§ **GOAL OF THE EXERCISE**
Look through the listing below, and wherever a line has the string "left", copy it.

┌────────

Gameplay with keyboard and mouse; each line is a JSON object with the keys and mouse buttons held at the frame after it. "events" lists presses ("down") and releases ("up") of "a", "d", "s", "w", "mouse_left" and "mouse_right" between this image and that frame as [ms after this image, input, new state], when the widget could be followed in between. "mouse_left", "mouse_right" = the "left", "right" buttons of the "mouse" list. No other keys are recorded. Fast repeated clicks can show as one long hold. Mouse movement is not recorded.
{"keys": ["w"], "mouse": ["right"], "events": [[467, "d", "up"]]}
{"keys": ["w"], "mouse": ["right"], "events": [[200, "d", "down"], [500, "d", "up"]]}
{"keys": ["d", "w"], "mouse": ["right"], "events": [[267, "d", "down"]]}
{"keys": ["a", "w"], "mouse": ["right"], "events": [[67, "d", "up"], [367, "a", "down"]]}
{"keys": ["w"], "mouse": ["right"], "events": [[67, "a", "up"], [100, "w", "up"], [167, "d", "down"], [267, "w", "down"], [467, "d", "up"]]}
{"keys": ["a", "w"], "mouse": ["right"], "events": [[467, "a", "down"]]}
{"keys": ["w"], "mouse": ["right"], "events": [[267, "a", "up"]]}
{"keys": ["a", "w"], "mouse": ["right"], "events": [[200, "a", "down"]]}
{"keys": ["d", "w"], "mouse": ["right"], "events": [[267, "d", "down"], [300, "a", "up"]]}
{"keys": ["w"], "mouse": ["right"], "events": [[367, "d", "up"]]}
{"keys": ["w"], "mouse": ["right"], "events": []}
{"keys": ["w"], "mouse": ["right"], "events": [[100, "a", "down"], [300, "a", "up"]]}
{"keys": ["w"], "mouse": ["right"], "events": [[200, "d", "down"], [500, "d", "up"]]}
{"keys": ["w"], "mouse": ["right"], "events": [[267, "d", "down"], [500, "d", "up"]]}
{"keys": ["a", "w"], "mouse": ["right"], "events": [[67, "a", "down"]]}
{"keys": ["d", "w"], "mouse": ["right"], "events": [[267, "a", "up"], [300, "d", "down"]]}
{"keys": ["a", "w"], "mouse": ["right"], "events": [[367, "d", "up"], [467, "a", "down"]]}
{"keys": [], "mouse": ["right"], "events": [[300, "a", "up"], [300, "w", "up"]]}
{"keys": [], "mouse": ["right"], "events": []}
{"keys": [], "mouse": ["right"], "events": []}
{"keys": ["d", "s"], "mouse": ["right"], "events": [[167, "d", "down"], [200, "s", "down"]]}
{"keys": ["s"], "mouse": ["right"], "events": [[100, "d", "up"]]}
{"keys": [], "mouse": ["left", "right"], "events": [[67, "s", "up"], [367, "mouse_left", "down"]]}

└────────

§ **ANSWER TO THE EXERCISE**
Gameplay with keyboard and mouse; each line is a JSON object with the keys and mouse buttons held at the frame after it. "events" lists presses ("down") and releases ("up") of "a", "d", "s", "w", "mouse_left" and "mouse_right" between this image and that frame as [ms after this image, input, new state], when the widget could be followed in between. "mouse_left", "mouse_right" = the "left", "right" buttons of the "mouse" list. No other keys are recorded. Fast repeated clicks can show as one long hold. Mouse movement is not recorded.
{"keys": [], "mouse": ["left", "right"], "events": [[67, "s", "up"], [367, "mouse_left", "down"]]}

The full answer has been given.